[Required work] Can you express every line of the listing below as a single numbered list, skipping blank lines and leaving out the picture markers?

[Supplied material]
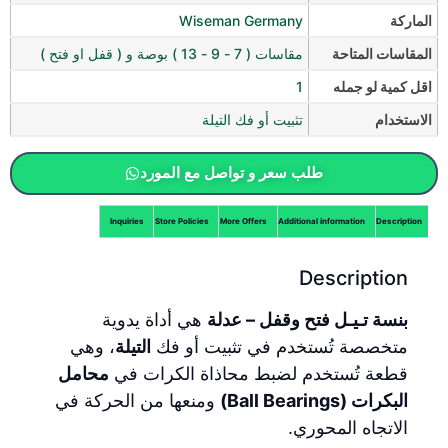
الماركة
Wiseman Germany
المقاسات المتاحة
مقاسات ( 7 - 9 - 13 ) بوصة و ( قفل او فتح )
اقل كمية لو جمله
1
الاستخدام
تثبيت أو فك التيلة
طلب سعر و تواصل مع المورد
Inquiries
Store Policies
More Offers
Additional information
Description
Description
بنسة تـيـل فتح وقفل – عدلة
هي أداة يدوية
متخصصة تُستخدم في تثبيت أو فك
التيلة
، وهي
قطعة تُستخدم لضبط محاذاة الكرات في
محامل
البكرات (Ball Bearings)
ومنعها من الحركة في
الاتجاه المحوري.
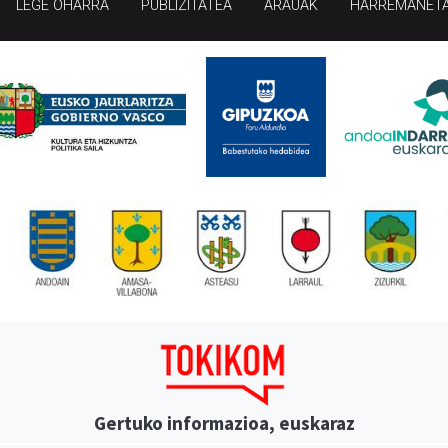
LEGE OHARRA
PUBLIZITATEA
ARAUAK
HARREMANET
Gertuko informazioa, euskaraz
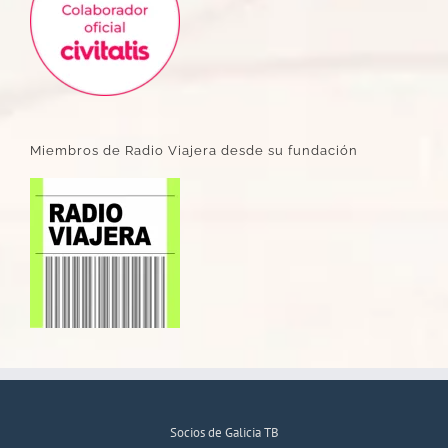
Miembros de Radio Viajera desde su fundación
Socios de Galicia TB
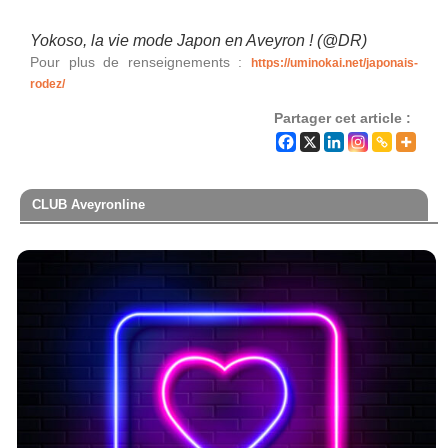
Yokoso, la vie mode Japon en Aveyron ! (@DR)
Pour plus de renseignements :
https://uminokai.net/japonais-
rodez/
Partager cet article :
CLUB Aveyronline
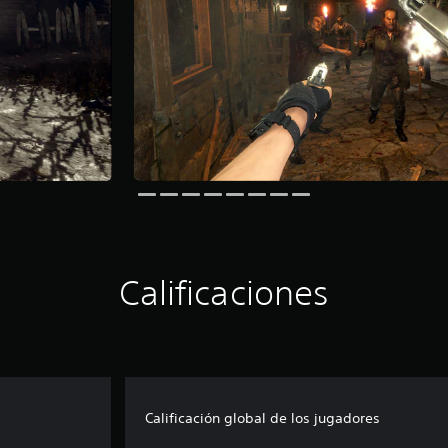
Calificaciones
Calificación global de los jugadores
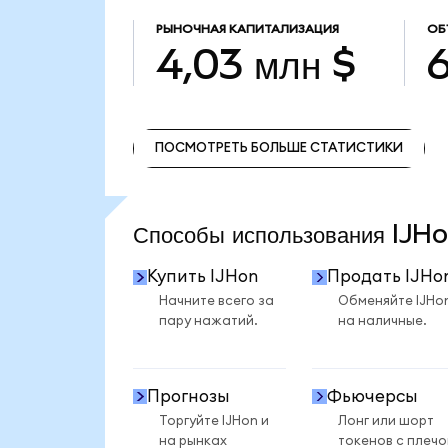
РЫНОЧНАЯ КАПИТАЛИЗАЦИЯ
ОБ
4,03 млн $
6
ПОСМОТРЕТЬ БОЛЬШЕ СТАТИСТИКИ
ПОСМОТРЕТЬ БОЛЬШЕ СТАТИСТИКИ
Способы использования IJ
Купить IJHon
Продать IJHo
Начните всего за
Обменяйте IJHo
пару нажатий.
на наличные.
Прогнозы
Фьючерсы
Торгуйте IJHon и
Лонг или шорт
на рынках
токенов с плеч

[Written response]
1. الماركة
2. Wiseman Germany
3. المقاسات المتاحة
4. مقاسات ( 7 - 9 - 13 ) بوصة و ( قفل او فتح )
5. اقل كمية لو جمله
6. 1
7. الاستخدام
8. تثبيت أو فك التيلة
9. طلب سعر و تواصل مع المورد
10. Inquiries
11. Store Policies
12. More Offers
13. Additional information
14. Description
15. Description
16. بنسة تـيـل فتح وقفل – عدلة
17. هي أداة يدوية
18. متخصصة تُستخدم في تثبيت أو فك
19. التيلة
20. ، وهي
21. قطعة تُستخدم لضبط محاذاة الكرات في
22. محامل
23. البكرات (Ball Bearings)
24. ومنعها من الحركة في
25. الاتجاه المحوري.
26. LEGE OHARRA
27. PUBLIZITATEA
28. ARAUAK
29. HARREMANET
30. Gertuko informazioa, euskaraz
31. Miembros de Radio Viajera desde su fundación
32. Socios de Galicia TB
33. Yokoso, la vie mode Japon en Aveyron ! (@DR)
34. Pour plus de renseignements :
35. https://uminokai.net/japonais-
36. rodez/
37. Partager cet article :
38. CLUB Aveyronline
39. Calificaciones
40. Calificación global de los jugadores
41. РЫНОЧНАЯ КАПИТАЛИЗАЦИЯ
42. ОБ
43. 4,03 млн $
44. 6
45. ПОСМОТРЕТЬ БОЛЬШЕ СТАТИСТИКИ
46. ПОСМОТРЕТЬ БОЛЬШЕ СТАТИСТИКИ
47. Способы использования IJ
48. Купить IJHon
49. Продать IJHo
50. Начните всего за
51. Обменяйте IJHo
52. пару нажатий.
53. на наличные.
54. Прогнозы
55. Фьючерсы
56. Торгуйте IJHon и
57. Лонг или шорт
58. на рынках
59. токенов с плеч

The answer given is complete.